• [TASK INSTRUCTIONS] Please output the data below exactly as given, starting at its first line and stopping after the line that contains "nose: (63, 104)".

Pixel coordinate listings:
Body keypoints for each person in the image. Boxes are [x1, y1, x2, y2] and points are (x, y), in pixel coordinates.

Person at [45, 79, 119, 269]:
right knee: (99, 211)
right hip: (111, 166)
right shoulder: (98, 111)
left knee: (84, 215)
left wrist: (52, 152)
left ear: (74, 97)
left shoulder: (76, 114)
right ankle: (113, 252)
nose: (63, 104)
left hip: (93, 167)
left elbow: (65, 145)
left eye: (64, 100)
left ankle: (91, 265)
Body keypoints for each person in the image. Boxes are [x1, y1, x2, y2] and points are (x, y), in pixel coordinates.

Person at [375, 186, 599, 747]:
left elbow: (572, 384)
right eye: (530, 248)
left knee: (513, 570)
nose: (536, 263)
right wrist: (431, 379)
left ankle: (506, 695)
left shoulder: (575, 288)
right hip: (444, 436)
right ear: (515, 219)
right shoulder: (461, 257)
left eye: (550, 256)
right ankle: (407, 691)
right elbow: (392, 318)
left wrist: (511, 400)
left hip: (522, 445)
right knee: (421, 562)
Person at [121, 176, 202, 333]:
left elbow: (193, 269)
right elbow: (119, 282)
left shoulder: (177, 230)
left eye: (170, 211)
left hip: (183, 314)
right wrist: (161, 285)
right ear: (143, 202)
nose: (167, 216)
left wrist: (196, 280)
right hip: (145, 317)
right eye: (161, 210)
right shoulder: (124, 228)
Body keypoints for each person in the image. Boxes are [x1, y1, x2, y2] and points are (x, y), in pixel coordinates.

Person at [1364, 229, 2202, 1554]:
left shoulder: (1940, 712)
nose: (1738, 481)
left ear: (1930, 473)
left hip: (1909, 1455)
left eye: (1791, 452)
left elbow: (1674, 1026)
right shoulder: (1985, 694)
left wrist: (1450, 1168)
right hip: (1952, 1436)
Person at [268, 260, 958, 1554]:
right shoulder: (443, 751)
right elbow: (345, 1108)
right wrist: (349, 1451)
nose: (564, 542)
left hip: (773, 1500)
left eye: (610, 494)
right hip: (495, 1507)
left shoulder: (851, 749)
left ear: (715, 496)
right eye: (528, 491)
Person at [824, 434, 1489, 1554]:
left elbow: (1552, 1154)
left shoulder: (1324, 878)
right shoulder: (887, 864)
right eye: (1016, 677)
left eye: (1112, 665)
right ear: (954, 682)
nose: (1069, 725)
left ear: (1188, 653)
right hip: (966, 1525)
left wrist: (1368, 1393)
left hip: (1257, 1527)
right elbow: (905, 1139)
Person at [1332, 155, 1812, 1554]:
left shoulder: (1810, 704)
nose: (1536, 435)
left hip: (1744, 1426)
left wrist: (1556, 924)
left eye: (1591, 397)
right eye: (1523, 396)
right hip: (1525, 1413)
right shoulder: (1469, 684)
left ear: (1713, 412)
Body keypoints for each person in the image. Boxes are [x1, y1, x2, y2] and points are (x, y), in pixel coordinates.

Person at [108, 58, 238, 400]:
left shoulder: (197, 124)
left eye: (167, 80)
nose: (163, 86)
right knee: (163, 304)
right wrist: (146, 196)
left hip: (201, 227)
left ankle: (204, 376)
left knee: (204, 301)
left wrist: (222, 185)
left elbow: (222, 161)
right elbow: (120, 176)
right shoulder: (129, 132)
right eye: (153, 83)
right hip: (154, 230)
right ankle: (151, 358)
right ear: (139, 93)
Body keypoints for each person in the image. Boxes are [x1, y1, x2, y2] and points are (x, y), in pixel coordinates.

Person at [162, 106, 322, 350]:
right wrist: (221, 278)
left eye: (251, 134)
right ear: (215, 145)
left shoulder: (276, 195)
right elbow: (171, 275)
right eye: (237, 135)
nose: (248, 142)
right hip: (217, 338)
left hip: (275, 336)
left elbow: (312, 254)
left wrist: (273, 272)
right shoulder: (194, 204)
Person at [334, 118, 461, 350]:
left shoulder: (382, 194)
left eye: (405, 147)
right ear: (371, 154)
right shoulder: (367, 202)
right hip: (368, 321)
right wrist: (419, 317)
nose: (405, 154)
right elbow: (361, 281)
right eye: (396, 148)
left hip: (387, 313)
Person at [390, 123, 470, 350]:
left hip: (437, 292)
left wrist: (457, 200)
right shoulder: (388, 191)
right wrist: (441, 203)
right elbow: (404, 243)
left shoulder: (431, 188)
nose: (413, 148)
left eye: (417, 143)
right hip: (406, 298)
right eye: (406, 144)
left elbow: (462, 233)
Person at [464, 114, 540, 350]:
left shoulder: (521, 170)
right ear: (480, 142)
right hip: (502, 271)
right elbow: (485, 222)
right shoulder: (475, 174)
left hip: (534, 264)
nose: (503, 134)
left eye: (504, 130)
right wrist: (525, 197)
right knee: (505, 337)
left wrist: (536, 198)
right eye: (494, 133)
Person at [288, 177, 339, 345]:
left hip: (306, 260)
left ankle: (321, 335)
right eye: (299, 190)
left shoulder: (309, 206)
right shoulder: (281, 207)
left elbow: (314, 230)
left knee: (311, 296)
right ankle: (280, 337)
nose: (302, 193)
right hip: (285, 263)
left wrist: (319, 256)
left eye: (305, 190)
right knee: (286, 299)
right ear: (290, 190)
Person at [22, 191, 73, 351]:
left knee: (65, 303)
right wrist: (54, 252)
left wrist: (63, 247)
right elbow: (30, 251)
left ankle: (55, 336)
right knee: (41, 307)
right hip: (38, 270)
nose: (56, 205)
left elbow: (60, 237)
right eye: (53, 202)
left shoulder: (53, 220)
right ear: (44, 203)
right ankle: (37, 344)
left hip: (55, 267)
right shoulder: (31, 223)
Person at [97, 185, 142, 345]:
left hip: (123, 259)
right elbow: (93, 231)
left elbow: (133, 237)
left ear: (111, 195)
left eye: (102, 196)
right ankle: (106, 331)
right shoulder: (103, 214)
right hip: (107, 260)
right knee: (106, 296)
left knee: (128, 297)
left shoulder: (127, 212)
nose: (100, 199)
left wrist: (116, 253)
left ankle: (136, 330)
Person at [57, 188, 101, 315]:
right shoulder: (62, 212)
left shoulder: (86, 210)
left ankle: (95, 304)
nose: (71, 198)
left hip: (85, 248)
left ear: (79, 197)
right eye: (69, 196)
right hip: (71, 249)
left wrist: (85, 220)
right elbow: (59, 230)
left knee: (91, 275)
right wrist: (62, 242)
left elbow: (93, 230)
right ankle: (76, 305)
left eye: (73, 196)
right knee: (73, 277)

• [WRITTEN REPLY]
Body keypoints for each person in the image. Boxes are [x1, y1, x2, y2] and points are (x, y), in pixel coordinates.

Person at [45, 79, 119, 269]:
right knee: (99, 211)
right hip: (111, 166)
right shoulder: (98, 111)
left knee: (84, 215)
left wrist: (52, 152)
left ear: (74, 97)
left shoulder: (76, 114)
right ankle: (113, 252)
nose: (63, 104)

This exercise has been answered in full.